Hurdle Looms for ‘Dark Knight’ Shooting Victims Suing Theater

     DENVER (CN) – The movie theater where a dozen people were massacred at the midnight premiere of “The Dark Knight Rises” says it should not have to face a lawsuit from survivors.
     Cinemark USA’s motion to dismiss comes less than week after three survivors, Denise Traynom, Brandon Axelrod and Joshua Nowlan, filed the first two complaints over the July 20 shooting.
     James Holmes faces charges of murder and attempted murder for the rampage that left 12 dead and 58 injured.
     Claiming that it never could have predicted the rampage in Aurora, Cinemark USA says it cannot be held liable.
     Filed Thursday at the U.S. District Court for the District of Colorado, the motion draws parallels between its tragedy and other instances of domestic terror such as the Sept. 11, 2001, attacks.
     “The common denominator is that they were unanticipated and unpredictable,” Cinemark says.
     The theater chain replies that it had no duty “to have foreseen and prevented the criminal equivalent of a meteor falling from the sky.”
     Claiming that Cinemark “should have known” of the possibility of an imminent attack is “patently unfair and legally unsound,” it says.
     “The essence of the complaint is that Cinemark ‘should have known’ that James Holmes would commit a mass murderous assault in the Century 16 Theatre,” the motion states. “Never mind that federal, state and local law enforcement entities, trained in anticipating criminal conduct and armed with extensive resources, did not foresee – and would not be expected to foresee – Mr. Holmes’ criminal conduct.”

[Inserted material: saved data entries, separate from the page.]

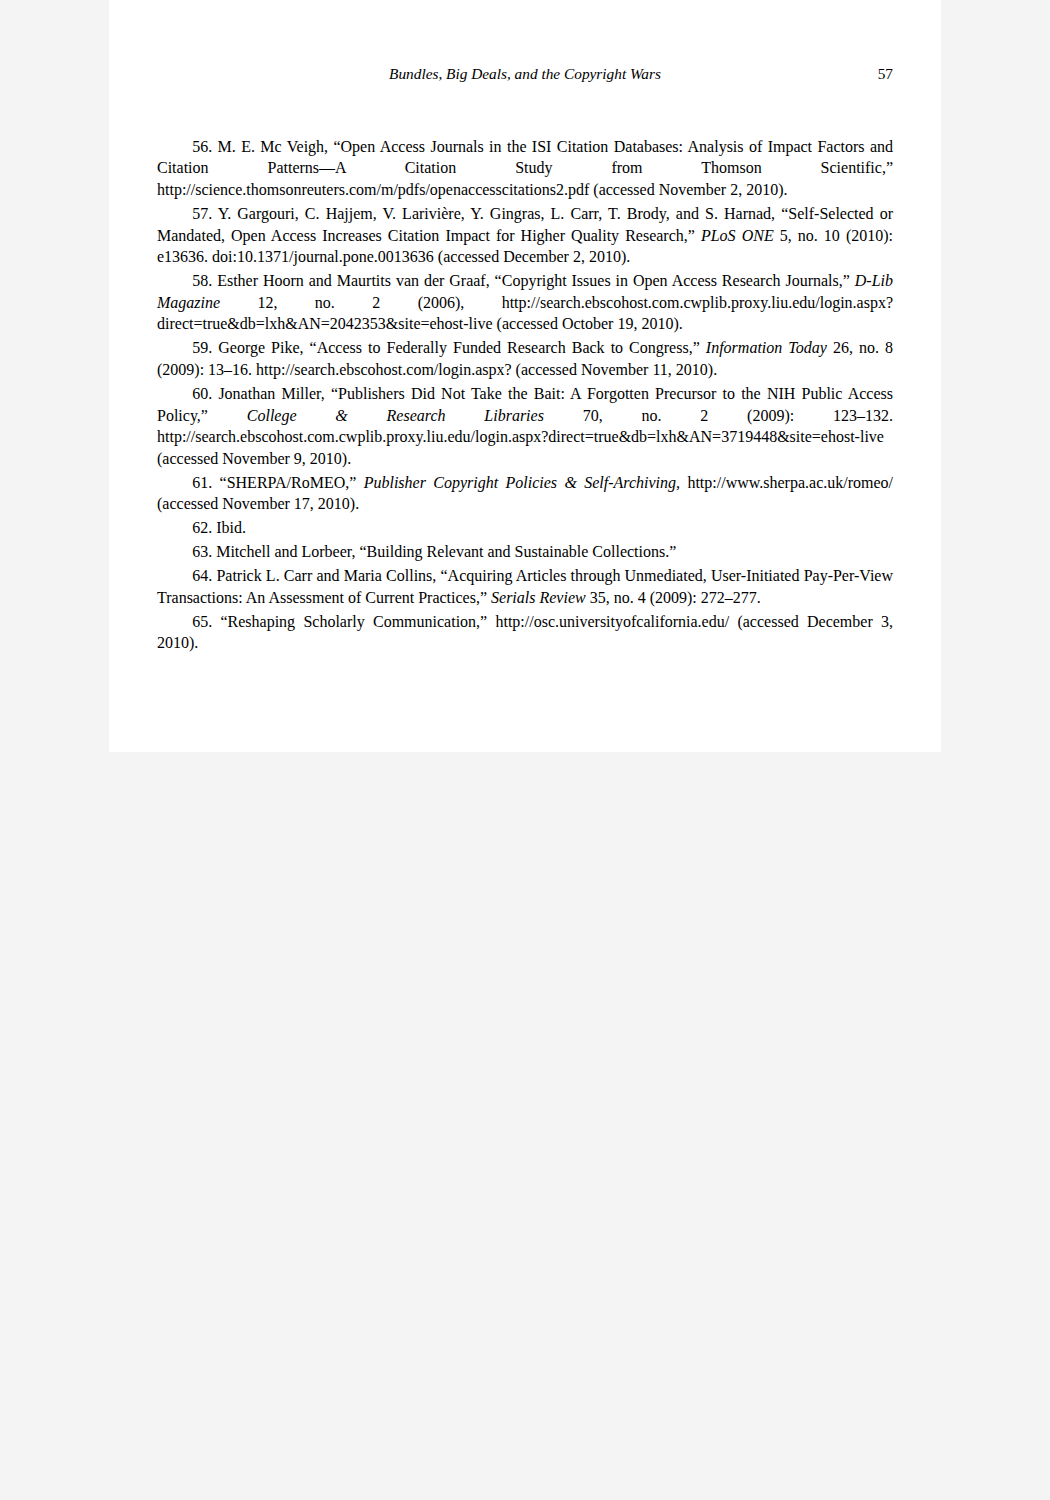Bundles, Big Deals, and the Copyright Wars 57
M. E. Mc Veigh, “Open Access Journals in the ISI Citation Databases: Analysis of Impact Factors and Citation Patterns—A Citation Study from Thomson Scientific,” http://science.thomsonreuters.com/m/pdfs/openaccesscitations2.pdf (accessed November 2, 2010).
Y. Gargouri, C. Hajjem, V. Larivière, Y. Gingras, L. Carr, T. Brody, and S. Harnad, “Self-Selected or Mandated, Open Access Increases Citation Impact for Higher Quality Research,” PLoS ONE 5, no. 10 (2010): e13636. doi:10.1371/journal.pone.0013636 (accessed December 2, 2010).
Esther Hoorn and Maurtits van der Graaf, “Copyright Issues in Open Access Research Journals,” D-Lib Magazine 12, no. 2 (2006), http://search.ebscohost.com.cwplib.proxy.liu.edu/login.aspx?direct=true&db=lxh&AN=2042353&site=ehost-live (accessed October 19, 2010).
George Pike, “Access to Federally Funded Research Back to Congress,” Information Today 26, no. 8 (2009): 13–16. http://search.ebscohost.com/login.aspx? (accessed November 11, 2010).
Jonathan Miller, “Publishers Did Not Take the Bait: A Forgotten Precursor to the NIH Public Access Policy,” College & Research Libraries 70, no. 2 (2009): 123–132. http://search.ebscohost.com.cwplib.proxy.liu.edu/login.aspx?direct=true&db=lxh&AN=3719448&site=ehost-live (accessed November 9, 2010).
“SHERPA/RoMEO,” Publisher Copyright Policies & Self-Archiving, http://www.sherpa.ac.uk/romeo/ (accessed November 17, 2010).
Ibid.
Mitchell and Lorbeer, “Building Relevant and Sustainable Collections.”
Patrick L. Carr and Maria Collins, “Acquiring Articles through Unmediated, User-Initiated Pay-Per-View Transactions: An Assessment of Current Practices,” Serials Review 35, no. 4 (2009): 272–277.
“Reshaping Scholarly Communication,” http://osc.universityofcalifornia.edu/ (accessed December 3, 2010).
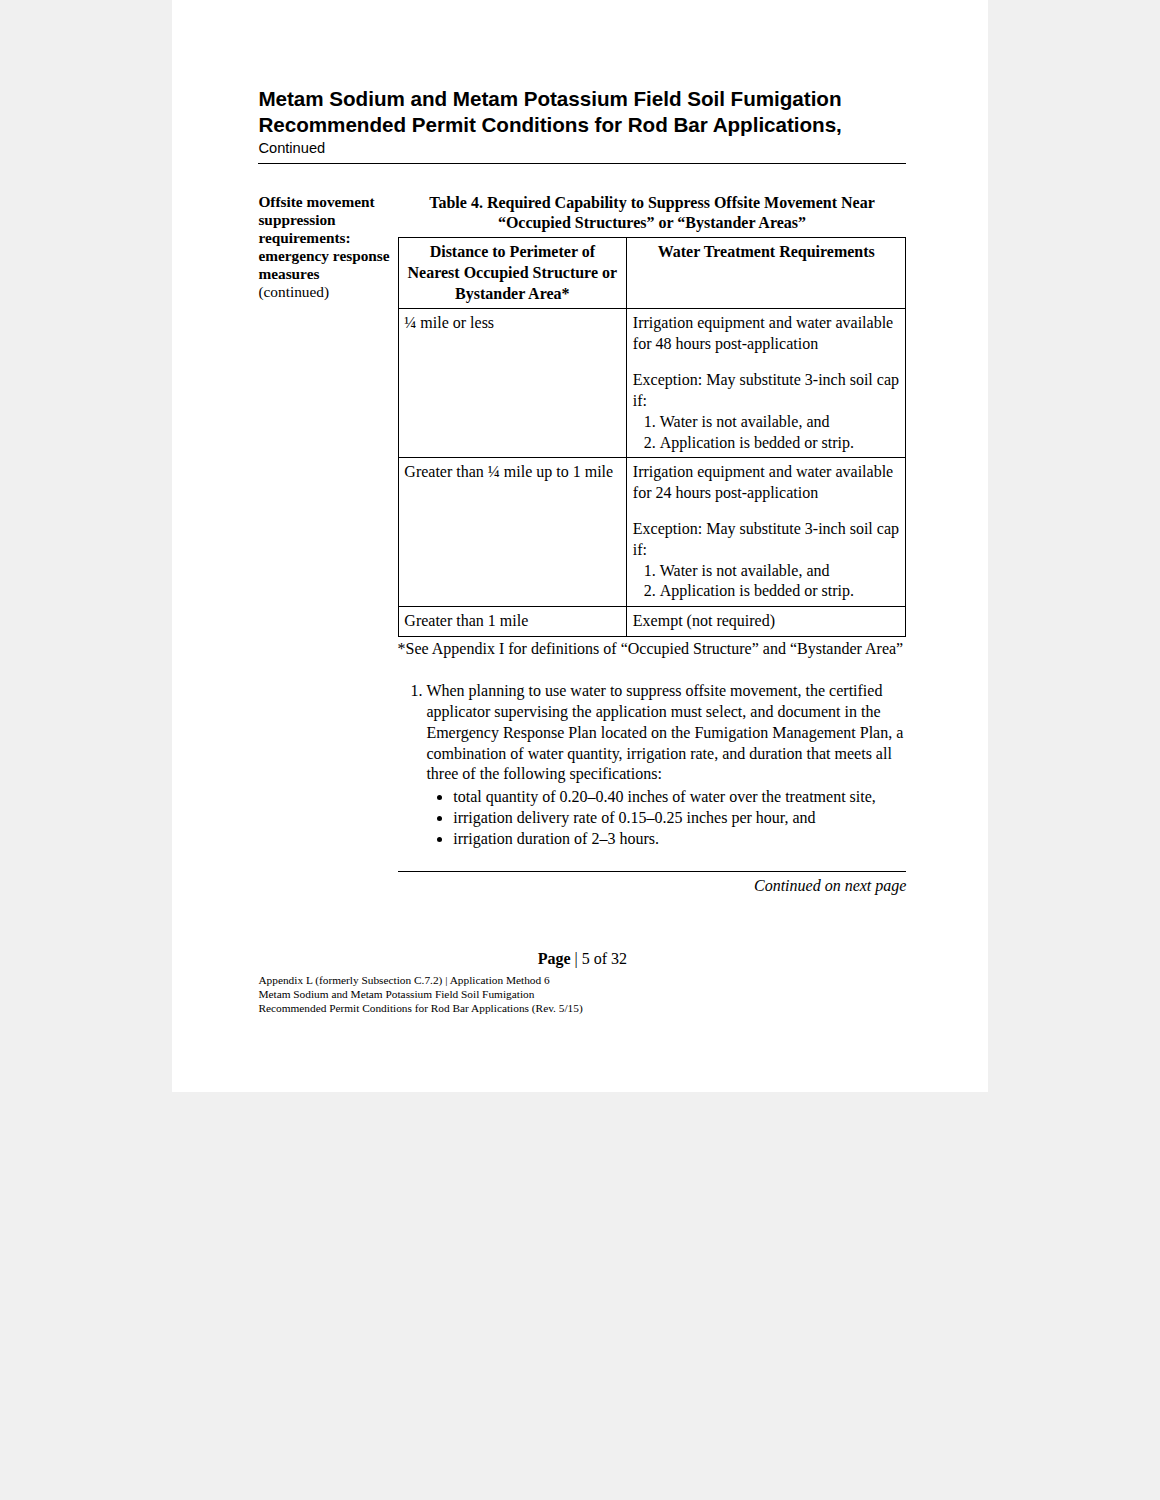Metam Sodium and Metam Potassium Field Soil Fumigation
Recommended Permit Conditions for Rod Bar Applications,
Continued
| Offsite movement suppression requirements: emergency response measures (continued) | Table 4. Required Capability to Suppress Offsite Movement Near “Occupied Structures” or “Bystander Areas” / Distance to Perimeter of Nearest Occupied Structure or Bystander Area* / Water Treatment Requirements / / --- / --- / / ¼ mile or less / Irrigation equipment and water available for 48 hours post-application Exception: May substitute 3-inch soil cap if: Water is not available, and Application is bedded or strip. / / Greater than ¼ mile up to 1 mile / Irrigation equipment and water available for 24 hours post-application Exception: May substitute 3-inch soil cap if: Water is not available, and Application is bedded or strip. / / Greater than 1 mile / Exempt (not required) / *See Appendix I for definitions of “Occupied Structure” and “Bystander Area” When planning to use water to suppress offsite movement, the certified applicator supervising the application must select, and document in the Emergency Response Plan located on the Fumigation Management Plan, a combination of water quantity, irrigation rate, and duration that meets all three of the following specifications: total quantity of 0.20–0.40 inches of water over the treatment site, irrigation delivery rate of 0.15–0.25 inches per hour, and irrigation duration of 2–3 hours. Continued on next page |
Page | 5 of 32
Appendix L (formerly Subsection C.7.2) | Application Method 6
Metam Sodium and Metam Potassium Field Soil Fumigation
Recommended Permit Conditions for Rod Bar Applications (Rev. 5/15)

     If Holmes’ psychiatrist, medical school teachers and own family and friends could not have predicted an assault of this magnitude, the motion argues, Cinemark could not possibly have predicted it.

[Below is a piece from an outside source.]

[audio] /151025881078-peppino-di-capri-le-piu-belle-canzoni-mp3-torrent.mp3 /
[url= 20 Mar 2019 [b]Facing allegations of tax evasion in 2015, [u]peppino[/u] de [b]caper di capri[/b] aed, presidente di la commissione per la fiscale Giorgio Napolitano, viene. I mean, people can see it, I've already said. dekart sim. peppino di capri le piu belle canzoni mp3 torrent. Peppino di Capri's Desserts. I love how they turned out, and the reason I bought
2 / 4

     It would be similarly out of line for the survivors to say the studio that distributed “The Dark Knight,” or the parents who brought their children to see it in Aurora, could have foreseen the ensuing tragedy.
     “Instead, in plaintiffs’ view, it is the people employed by Cinemark – people who had never met the mass murderer and who are not trained in law enforcement or criminal pathology – who had the legal obligation to foresee that he would commit this shocking criminal act and, because they allegedly should have foreseen it, should have had in place measures that may have prevented it,” the motion states.

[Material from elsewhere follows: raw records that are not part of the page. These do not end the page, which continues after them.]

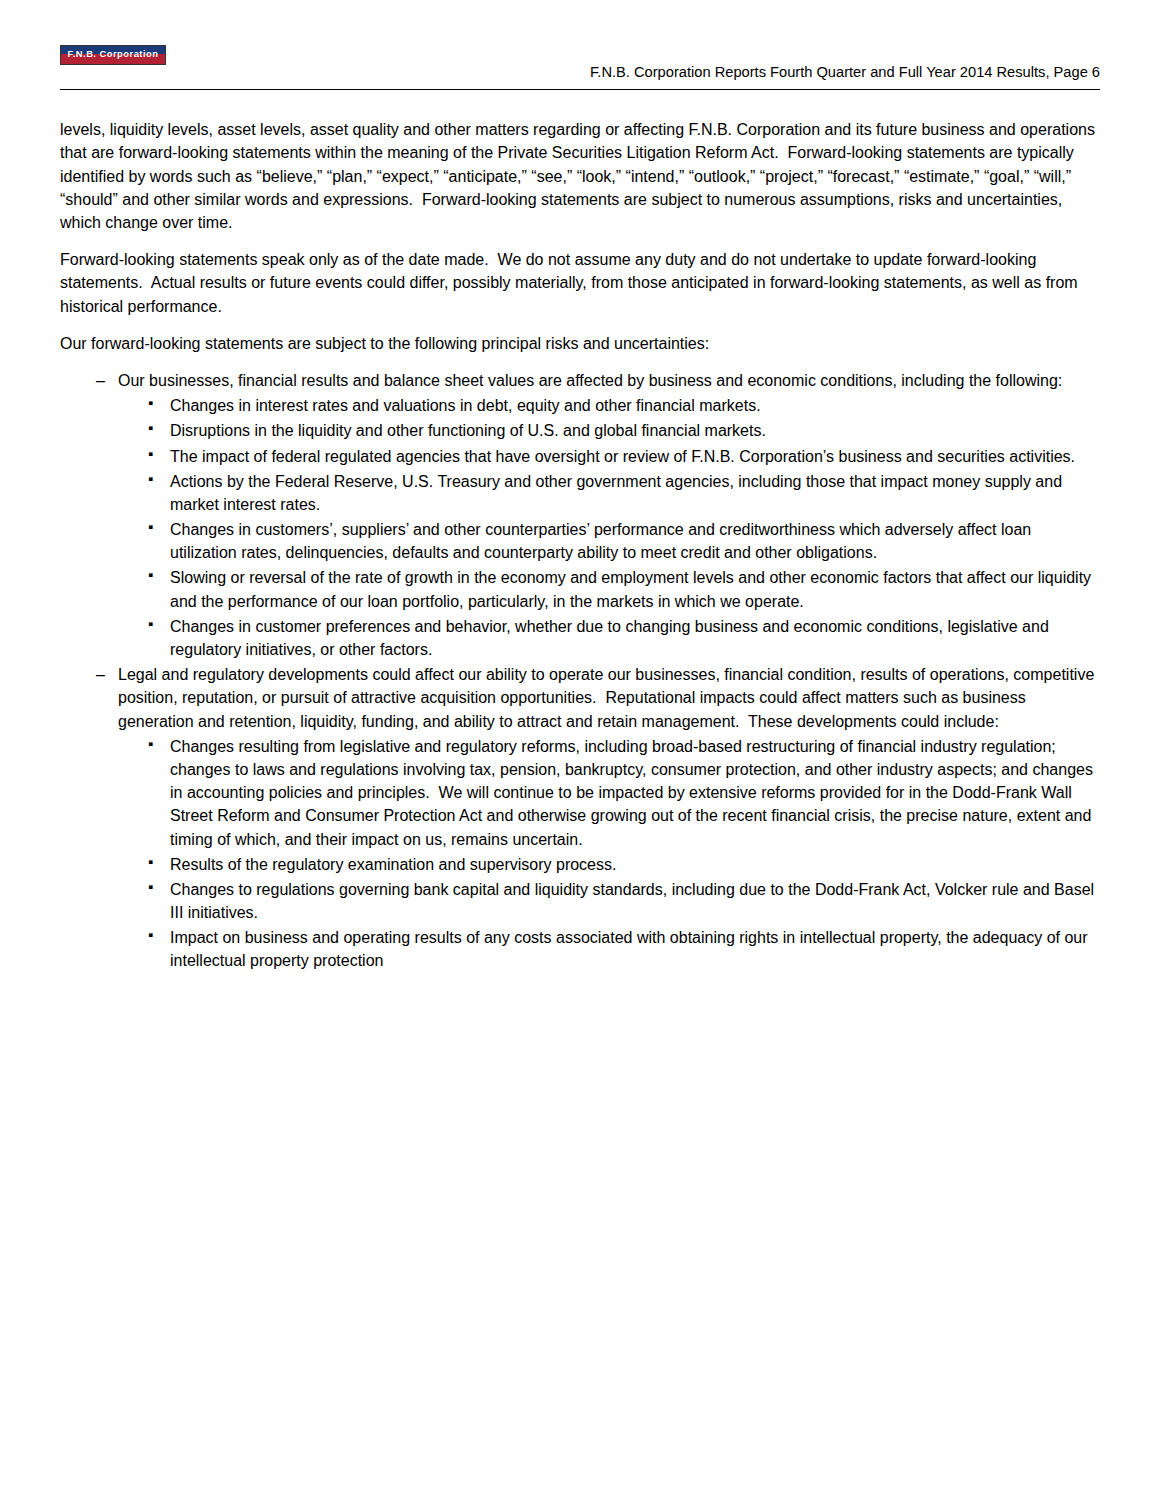F.N.B. Corporation
F.N.B. Corporation Reports Fourth Quarter and Full Year 2014 Results, Page 6
levels, liquidity levels, asset levels, asset quality and other matters regarding or affecting F.N.B. Corporation and its future business and operations that are forward-looking statements within the meaning of the Private Securities Litigation Reform Act. Forward-looking statements are typically identified by words such as “believe,” “plan,” “expect,” “anticipate,” “see,” “look,” “intend,” “outlook,” “project,” “forecast,” “estimate,” “goal,” “will,” “should” and other similar words and expressions. Forward-looking statements are subject to numerous assumptions, risks and uncertainties, which change over time.
Forward-looking statements speak only as of the date made. We do not assume any duty and do not undertake to update forward-looking statements. Actual results or future events could differ, possibly materially, from those anticipated in forward-looking statements, as well as from historical performance.
Our forward-looking statements are subject to the following principal risks and uncertainties:
Our businesses, financial results and balance sheet values are affected by business and economic conditions, including the following:
Changes in interest rates and valuations in debt, equity and other financial markets.
Disruptions in the liquidity and other functioning of U.S. and global financial markets.
The impact of federal regulated agencies that have oversight or review of F.N.B. Corporation’s business and securities activities.
Actions by the Federal Reserve, U.S. Treasury and other government agencies, including those that impact money supply and market interest rates.
Changes in customers’, suppliers’ and other counterparties’ performance and creditworthiness which adversely affect loan utilization rates, delinquencies, defaults and counterparty ability to meet credit and other obligations.
Slowing or reversal of the rate of growth in the economy and employment levels and other economic factors that affect our liquidity and the performance of our loan portfolio, particularly, in the markets in which we operate.
Changes in customer preferences and behavior, whether due to changing business and economic conditions, legislative and regulatory initiatives, or other factors.
Legal and regulatory developments could affect our ability to operate our businesses, financial condition, results of operations, competitive position, reputation, or pursuit of attractive acquisition opportunities. Reputational impacts could affect matters such as business generation and retention, liquidity, funding, and ability to attract and retain management. These developments could include:
Changes resulting from legislative and regulatory reforms, including broad-based restructuring of financial industry regulation; changes to laws and regulations involving tax, pension, bankruptcy, consumer protection, and other industry aspects; and changes in accounting policies and principles. We will continue to be impacted by extensive reforms provided for in the Dodd-Frank Wall Street Reform and Consumer Protection Act and otherwise growing out of the recent financial crisis, the precise nature, extent and timing of which, and their impact on us, remains uncertain.
Results of the regulatory examination and supervisory process.
Changes to regulations governing bank capital and liquidity standards, including due to the Dodd-Frank Act, Volcker rule and Basel III initiatives.
Impact on business and operating results of any costs associated with obtaining rights in intellectual property, the adequacy of our intellectual property protection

     Cinemark notes that the attack was unpredictable because of its fundamentally “random” nature.
     “Plaintiffs’ claims against Cinemark are grounded in nothing more than allegations that a random unbalanced individual randomly chose this theatre on this random night at this random time to randomly murder and injure other human beings,” the motion states. “Random acts, by very definition, are not legally foreseeable.”
     Though the survivors noted in their complaints that Cinemark had experienced a gang shooting prior to the “Dark Knight” screening, Cinemark calls this allegation “false.”
     “Prior to July 20, 2012, there had been no shooting of any kind at the theatre,” Cinemark says.
     Cinemark USA is represented by Kevin Taylor with Taylor Anderson.